Poor fencing along Eswatini’s borders with South Africa and Mozambique continues to undermine containment efforts. Illegal livestock movement remains the single biggest driver of reinfection, a challenge compounded by South Africa’s ongoing struggle with SAT-3 strains.
“Compliance is not optional,” Tshawuka said bluntly, warning that uncontrolled movement can reintroduce the disease even after vaccination, rendering scientific interventions meaningless.
The Food and Agriculture Organisation is supporting fencing projects along key border areas, but officials concede that infrastructure without enforcement and community cooperation will fall short.

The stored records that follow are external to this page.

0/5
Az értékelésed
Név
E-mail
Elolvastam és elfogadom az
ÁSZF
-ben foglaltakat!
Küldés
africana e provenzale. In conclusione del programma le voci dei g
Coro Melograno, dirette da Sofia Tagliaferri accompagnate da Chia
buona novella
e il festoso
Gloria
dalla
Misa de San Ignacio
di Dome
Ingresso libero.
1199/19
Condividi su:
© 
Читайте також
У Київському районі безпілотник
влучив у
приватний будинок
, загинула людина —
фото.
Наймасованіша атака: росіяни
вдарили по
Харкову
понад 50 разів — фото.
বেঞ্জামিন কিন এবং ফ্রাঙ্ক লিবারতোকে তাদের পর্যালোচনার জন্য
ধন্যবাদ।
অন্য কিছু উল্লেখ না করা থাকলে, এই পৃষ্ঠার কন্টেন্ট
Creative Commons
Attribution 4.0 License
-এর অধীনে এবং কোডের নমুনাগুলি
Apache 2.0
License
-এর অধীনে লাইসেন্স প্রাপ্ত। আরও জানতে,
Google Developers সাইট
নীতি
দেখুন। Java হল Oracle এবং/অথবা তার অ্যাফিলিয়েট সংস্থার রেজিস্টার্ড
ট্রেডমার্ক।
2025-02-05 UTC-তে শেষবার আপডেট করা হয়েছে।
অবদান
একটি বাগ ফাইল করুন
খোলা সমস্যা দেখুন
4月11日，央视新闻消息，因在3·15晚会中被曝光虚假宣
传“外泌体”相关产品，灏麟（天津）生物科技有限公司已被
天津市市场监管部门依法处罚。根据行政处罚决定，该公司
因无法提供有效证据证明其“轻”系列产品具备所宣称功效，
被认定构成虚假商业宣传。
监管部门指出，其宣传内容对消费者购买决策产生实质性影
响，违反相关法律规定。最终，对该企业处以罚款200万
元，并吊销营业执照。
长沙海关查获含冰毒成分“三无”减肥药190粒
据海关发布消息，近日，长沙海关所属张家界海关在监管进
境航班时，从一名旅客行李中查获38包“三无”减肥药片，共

Farmers Feel the Pressure on the Ground
Across Eswatini, farmers are already absorbing the impact. In Shiselweni and the Lowveld, movement restrictions have disrupted sales and household income. In the Highveld, uncertainty persists around access to abattoirs and post-vaccination market rules.
The ministry has urged farmers to channel vaccinated cattle through abattoirs for slaughter and inspection, allowing income generation while reducing infection pressure in communal herds. The longer-term strategy focuses on herd regeneration, replacing older stock with healthier animals and breaking repeated infection cycles.
Tshawuka also confirmed ongoing engagements with South African authorities, including the Ministry of Home Affairs, to address cross-border livestock movement. While discussions are described as constructive, timelines remain unclear.
A Regional Test of Discipline and Capacity
What distinguishes this phase of the outbreak is the deliberate shift toward science-led control. Dr Pebe’s strain identification work will guide vaccine selection, surveillance priorities and containment strategies. In regional animal health, such precision often determines whether outbreaks are eliminated—or endlessly managed.
Foot-and-mouth disease thrives on weak borders, illegal movement, delayed decisions and fragmented enforcement.
Eswatini’s challenge now is to close those gaps faster than the virus can exploit them.
The outcome will shape more than animal health. It will define farmer livelihoods, export credibility and the long-term resilience of the country’s beef industry.
For now, the message from both Mbabane and Pretoria is clear: vaccines matter—but science, discipline and cooperation matter more.